Diviner North Pole: This image features night time temperatures at the Moon’s north pole as measured by the Diviner instrument. Areas in blue and purple represent colder temperatures, while areas in orange and red represent warmer temperatures. At any given point in the Moon’s orbit, half of the Moon is in daylight, while half of the Moon is in darkness. At the poles, we would see that half of the image would be much hotter than the other. This image was created by using the temperatures as measured at midnight at any given point on the surface. What becomes immediately obvious is the role that elevation plays on surface temperature. Sunward-facing slopes of crater walls appear hotter, while poleward-facing slopes (and in some cases of deep craters) appear much colder
Linné Topography: Linné (2.2 km diameter) is a very young and beautifully preserved impact crater.
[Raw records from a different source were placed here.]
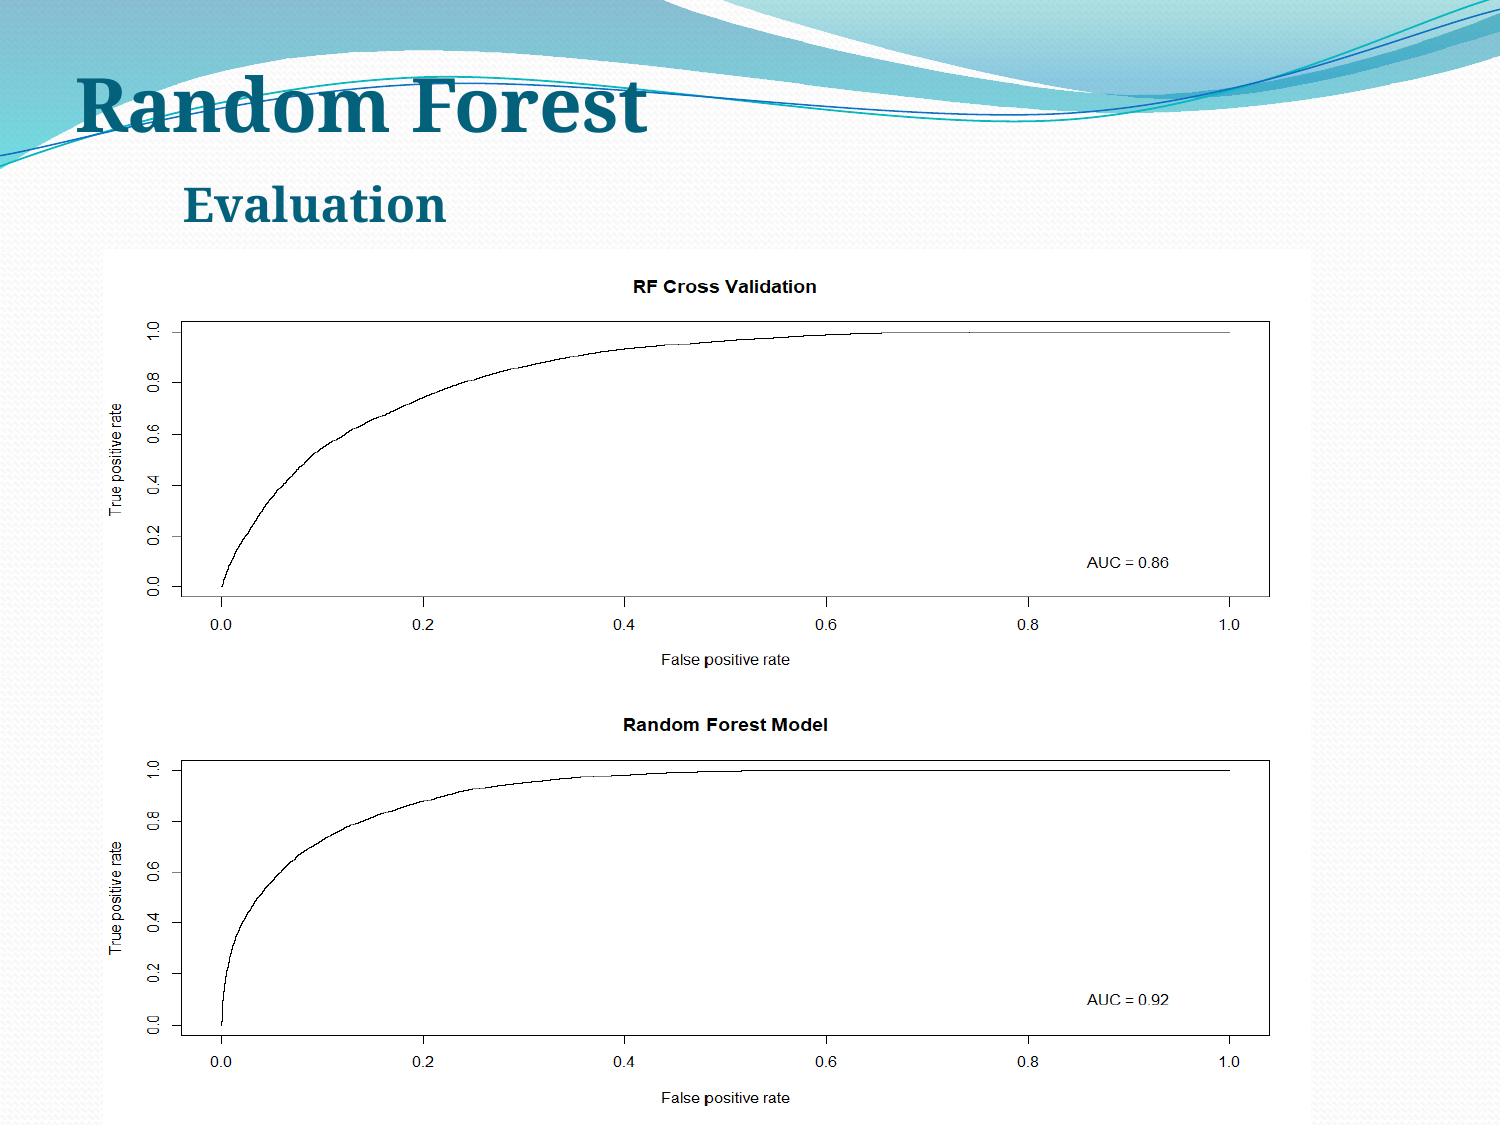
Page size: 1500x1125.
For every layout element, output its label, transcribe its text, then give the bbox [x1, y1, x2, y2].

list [102, 249, 1311, 1125]
title Random Forest Evaluation [75, 50, 1425, 238]
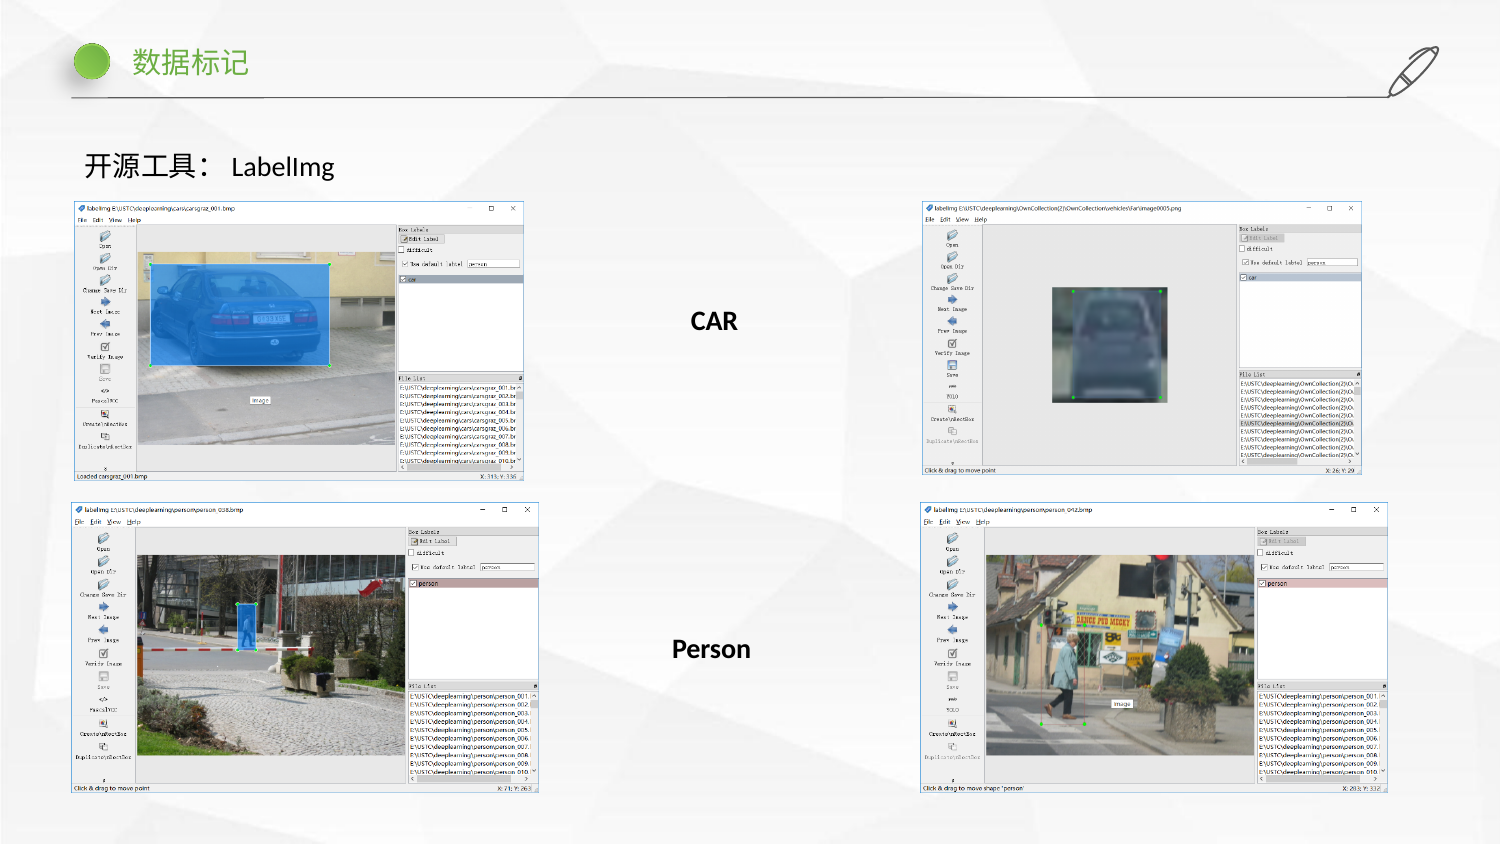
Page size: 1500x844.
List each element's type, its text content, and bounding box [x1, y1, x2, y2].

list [920, 502, 1388, 793]
text_box 开源工具：LabelImg [70, 141, 350, 190]
picture [0, 0, 1500, 844]
text_box 数据标记 [121, 38, 261, 85]
text_box Person [619, 622, 805, 672]
text_box [1388, 47, 1439, 98]
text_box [74, 43, 110, 79]
text_box CAR [619, 294, 805, 344]
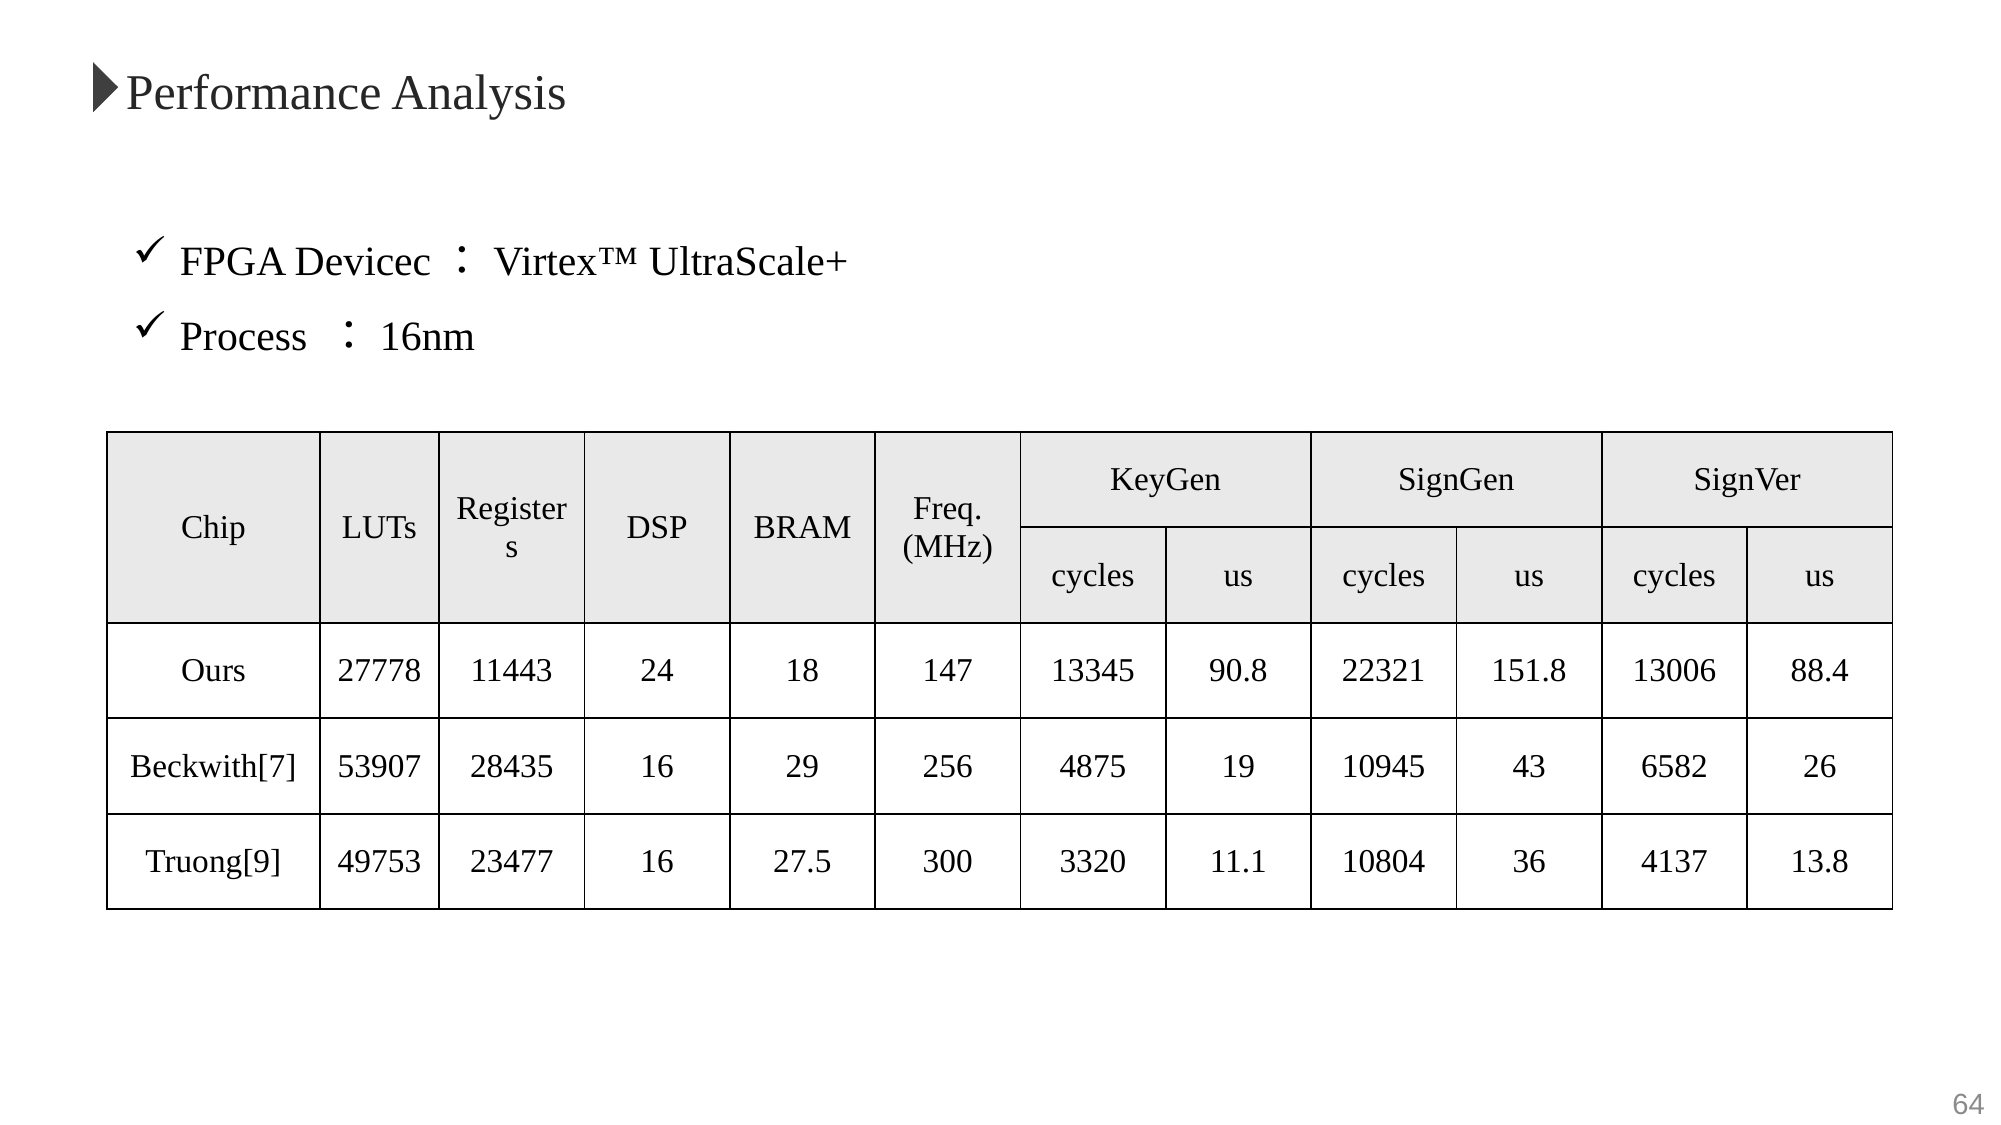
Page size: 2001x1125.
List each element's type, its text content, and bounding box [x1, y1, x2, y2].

table_header Freq. (MHz) [876, 433, 1020, 622]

LROC stereo images provide scientists with the third dimension – information critical for unraveling the physics involved in impact events. The LROC science team presented a first analysis of Linné crater topology at the Lunar and Planetary Science Conference last week.
Tycho Central Peak: Tycho’s features are so steep and sharp because the crater is young by lunar standards, only about 110 million years old. Over time, micrometeorites, and not so micro meteorites, will grind and erode these steep slopes into smooth mountains. For a preview of what Tycho’s central peak may look like in a few billion years, visit Bhabha crater.